Maranos, Ardor und Paranax standen vor den beladenen Karren, deren Räder sich unter dem Gewicht der Kisten und Verletzten stark in den aufgewühlten Boden drückten. Im Hintergrund hörte man das Stöhnen einiger Verwundeter und leise, verzweifelte Stimmen, die fragten, warum der Herr so etwas zugelassen hatte. Ob sie etwas falsch gemacht hätten. Ob er nicht zufrieden gewesen sei.
„Wir reisen sofort ab und bringen unsere Leute zu den Heilern in Düsterhafen“, sagte Paranax mit fester Stimme. „Ich habe eine vorübergehende Unterkunft im südlichsten Teil der Stadt – ein verlassenes Lagergebäude, das ich vor kurzem erworben habe.“
Die drei gingen schweigend neben den ratternden Kutschen her. Maranos ließ den Blick immer wieder zurück gleiten, schüttelte fassungslos den Kopf und starrte auf das lodernde Inferno,
das einst die Festung ihres Ordens gewesen war. Niemand sonst sah zurück. Paranax’ Augen waren stur nach vorne gerichtet auf dem Weg nach Düsterhafen, auf die Aufgabe, das Zerstörte eines Tages wieder aufzubauen und herauszufinden, ob all das nur grausamer Zufall gewesen war… oder etwas anderes dahintersteckte.

Der Konvoi hatte gerade die nähere Umgebung der Festung hinter sich gelassen, als in der Ferne die Umrisse einer einzelnen Gestalt sichtbar wurden, die scheinbar aus dem Nichts erschienen war.

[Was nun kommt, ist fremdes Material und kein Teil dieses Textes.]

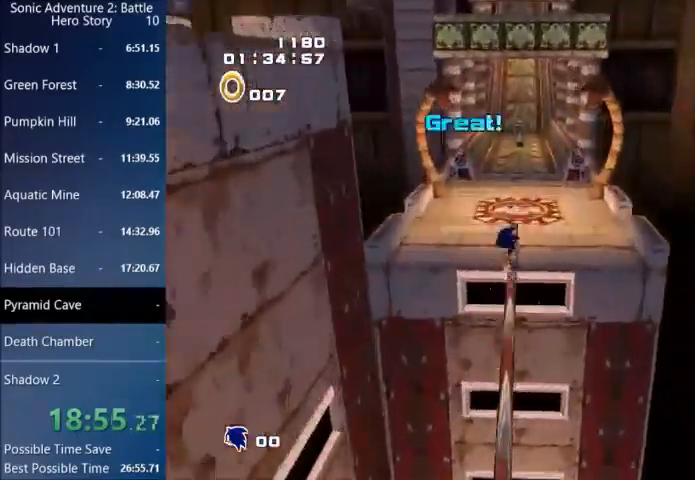
{"buttons": [], "left_stick": "up", "right_stick": "center", "events": [[33, "CIRCLE", "up"]]}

Sie kniete reglos vor der zerstörten, brennenden Festung, als wäre sie dort schon immer gewesen. Im Flackern der Flammen verschmolzen ihre Konturen immer wieder mit den tanzenden Schatten in der Dunkelheit, unbeweglich, als würde sie im stummen Schweigen und über den Fall der Festung richten.